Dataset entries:
*** Begin section ***

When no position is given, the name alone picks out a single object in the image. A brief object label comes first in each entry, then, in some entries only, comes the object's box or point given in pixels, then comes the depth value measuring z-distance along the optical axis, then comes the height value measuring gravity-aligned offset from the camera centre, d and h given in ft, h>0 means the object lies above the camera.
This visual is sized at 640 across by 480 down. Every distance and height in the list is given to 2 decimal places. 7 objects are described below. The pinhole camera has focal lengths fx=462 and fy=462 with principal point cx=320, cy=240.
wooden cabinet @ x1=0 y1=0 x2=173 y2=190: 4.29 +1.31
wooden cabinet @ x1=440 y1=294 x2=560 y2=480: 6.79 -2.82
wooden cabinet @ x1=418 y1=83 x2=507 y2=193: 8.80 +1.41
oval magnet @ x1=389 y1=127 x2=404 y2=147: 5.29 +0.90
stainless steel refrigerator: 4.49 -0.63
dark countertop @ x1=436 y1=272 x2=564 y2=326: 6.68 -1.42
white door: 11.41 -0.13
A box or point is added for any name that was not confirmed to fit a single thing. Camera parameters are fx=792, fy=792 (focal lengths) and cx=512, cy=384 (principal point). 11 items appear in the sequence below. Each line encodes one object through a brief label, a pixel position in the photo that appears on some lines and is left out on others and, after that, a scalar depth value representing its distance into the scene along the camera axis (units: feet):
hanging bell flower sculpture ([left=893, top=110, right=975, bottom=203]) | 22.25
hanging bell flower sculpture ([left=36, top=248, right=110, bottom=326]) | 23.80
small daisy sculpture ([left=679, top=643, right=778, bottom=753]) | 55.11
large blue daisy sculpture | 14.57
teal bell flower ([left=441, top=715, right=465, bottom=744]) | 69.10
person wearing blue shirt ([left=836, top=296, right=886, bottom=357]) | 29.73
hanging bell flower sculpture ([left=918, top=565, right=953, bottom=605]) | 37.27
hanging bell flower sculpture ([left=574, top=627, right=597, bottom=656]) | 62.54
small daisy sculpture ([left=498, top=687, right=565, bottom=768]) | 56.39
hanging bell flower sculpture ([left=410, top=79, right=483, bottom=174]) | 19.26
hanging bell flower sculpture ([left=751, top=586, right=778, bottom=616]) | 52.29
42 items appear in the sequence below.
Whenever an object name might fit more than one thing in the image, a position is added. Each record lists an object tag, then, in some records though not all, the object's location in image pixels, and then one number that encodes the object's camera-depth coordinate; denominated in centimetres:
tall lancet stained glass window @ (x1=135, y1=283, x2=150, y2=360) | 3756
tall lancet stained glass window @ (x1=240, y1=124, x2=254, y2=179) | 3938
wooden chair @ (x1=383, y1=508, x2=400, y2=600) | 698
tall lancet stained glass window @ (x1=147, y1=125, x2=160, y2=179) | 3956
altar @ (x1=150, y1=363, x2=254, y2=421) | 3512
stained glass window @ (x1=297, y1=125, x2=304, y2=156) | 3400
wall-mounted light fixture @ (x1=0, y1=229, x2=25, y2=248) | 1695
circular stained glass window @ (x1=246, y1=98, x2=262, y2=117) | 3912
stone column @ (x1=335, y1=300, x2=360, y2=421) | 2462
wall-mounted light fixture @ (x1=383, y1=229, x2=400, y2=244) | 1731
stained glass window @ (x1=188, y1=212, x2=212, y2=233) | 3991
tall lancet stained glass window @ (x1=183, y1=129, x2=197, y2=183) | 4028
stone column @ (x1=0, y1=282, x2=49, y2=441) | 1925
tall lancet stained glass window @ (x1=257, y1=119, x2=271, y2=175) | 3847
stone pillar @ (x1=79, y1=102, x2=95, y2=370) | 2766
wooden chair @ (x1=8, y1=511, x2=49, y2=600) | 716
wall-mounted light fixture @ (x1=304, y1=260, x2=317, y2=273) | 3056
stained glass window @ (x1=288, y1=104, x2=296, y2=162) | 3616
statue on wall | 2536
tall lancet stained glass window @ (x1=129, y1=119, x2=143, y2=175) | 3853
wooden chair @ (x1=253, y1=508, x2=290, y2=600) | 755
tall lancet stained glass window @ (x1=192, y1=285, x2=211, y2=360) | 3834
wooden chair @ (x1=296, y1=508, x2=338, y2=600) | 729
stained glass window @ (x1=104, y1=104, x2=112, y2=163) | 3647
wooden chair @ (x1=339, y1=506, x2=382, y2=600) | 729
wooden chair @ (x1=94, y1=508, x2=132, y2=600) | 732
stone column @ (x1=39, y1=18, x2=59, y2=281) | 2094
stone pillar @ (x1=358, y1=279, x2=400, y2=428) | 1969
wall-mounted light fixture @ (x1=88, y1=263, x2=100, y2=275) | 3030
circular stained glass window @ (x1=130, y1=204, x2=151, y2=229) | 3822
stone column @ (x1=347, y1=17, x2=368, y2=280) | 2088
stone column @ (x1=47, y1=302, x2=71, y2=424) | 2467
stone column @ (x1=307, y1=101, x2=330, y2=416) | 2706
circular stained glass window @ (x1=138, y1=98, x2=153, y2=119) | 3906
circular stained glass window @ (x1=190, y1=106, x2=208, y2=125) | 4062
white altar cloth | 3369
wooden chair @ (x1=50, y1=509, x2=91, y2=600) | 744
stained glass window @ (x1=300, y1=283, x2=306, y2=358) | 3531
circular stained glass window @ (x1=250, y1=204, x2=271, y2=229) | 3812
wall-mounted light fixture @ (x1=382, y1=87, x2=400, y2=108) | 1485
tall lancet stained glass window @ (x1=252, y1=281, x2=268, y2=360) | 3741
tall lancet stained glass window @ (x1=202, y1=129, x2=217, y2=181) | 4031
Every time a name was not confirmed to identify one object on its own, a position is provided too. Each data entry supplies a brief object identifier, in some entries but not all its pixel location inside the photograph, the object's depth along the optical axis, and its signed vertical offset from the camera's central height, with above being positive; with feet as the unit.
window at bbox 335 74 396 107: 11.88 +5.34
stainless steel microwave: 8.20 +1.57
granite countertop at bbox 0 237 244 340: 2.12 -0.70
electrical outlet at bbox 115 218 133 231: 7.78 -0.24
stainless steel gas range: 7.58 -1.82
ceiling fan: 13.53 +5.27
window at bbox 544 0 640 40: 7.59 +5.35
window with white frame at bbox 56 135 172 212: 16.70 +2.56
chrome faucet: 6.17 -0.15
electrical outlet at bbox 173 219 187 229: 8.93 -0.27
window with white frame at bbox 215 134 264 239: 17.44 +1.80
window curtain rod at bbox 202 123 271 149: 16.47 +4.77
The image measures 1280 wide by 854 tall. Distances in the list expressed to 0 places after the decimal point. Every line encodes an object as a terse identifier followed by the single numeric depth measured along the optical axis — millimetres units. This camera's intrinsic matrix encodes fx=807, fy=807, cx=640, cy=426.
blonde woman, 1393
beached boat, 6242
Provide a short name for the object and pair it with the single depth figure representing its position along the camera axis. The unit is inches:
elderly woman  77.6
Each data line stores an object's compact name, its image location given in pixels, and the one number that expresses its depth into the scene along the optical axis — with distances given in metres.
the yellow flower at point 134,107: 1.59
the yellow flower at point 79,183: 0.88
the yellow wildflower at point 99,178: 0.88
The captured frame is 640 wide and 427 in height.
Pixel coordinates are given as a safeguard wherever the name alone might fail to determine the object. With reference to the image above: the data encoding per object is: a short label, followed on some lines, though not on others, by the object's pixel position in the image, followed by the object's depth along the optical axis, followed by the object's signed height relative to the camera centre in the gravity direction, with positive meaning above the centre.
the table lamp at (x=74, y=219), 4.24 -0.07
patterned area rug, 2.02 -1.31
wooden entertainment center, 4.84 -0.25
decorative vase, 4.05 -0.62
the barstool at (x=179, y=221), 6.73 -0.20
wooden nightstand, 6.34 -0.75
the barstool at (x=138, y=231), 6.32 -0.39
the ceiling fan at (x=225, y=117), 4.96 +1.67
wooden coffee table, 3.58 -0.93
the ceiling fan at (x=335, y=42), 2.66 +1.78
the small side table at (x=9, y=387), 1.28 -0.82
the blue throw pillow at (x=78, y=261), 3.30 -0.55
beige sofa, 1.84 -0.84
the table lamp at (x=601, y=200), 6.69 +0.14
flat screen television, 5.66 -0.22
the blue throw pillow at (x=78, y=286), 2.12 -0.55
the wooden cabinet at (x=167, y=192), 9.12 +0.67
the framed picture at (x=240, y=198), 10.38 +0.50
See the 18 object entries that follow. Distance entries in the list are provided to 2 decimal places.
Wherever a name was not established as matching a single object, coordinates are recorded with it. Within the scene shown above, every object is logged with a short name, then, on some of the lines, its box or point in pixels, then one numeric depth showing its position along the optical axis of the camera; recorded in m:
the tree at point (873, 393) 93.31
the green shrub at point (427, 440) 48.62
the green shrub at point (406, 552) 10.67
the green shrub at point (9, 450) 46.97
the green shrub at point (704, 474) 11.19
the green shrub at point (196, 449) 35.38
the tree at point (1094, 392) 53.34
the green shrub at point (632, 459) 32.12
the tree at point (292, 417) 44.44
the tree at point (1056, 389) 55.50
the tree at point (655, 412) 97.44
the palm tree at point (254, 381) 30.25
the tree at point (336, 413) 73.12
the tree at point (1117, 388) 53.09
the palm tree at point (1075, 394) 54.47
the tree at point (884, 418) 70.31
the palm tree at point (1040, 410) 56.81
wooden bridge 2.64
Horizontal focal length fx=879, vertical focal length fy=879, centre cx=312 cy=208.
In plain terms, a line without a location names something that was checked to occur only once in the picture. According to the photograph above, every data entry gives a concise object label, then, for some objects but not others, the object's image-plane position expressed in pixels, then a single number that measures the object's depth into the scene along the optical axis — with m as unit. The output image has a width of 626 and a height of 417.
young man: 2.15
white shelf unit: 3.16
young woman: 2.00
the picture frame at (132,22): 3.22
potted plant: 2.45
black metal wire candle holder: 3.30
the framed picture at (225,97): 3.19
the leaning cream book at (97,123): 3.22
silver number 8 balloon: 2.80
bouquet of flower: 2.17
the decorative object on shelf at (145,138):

*** End section ***

**YOUR OBJECTIVE:** Out of the data above, give again only the lines starting at the one holding "the palm tree at point (254, 381) 30.25" and ending at the one holding "Horizontal focal length", unchanged.

**RESPONSE TO THE TASK:**
the palm tree at point (254, 381) 30.25
the tree at point (336, 413) 73.12
the tree at point (1117, 388) 53.09
the palm tree at point (1075, 394) 54.47
the tree at point (884, 418) 70.31
the palm tree at point (1040, 410) 56.81
wooden bridge 2.64
Horizontal focal length fx=879, vertical focal length fy=879, centre cx=312 cy=208.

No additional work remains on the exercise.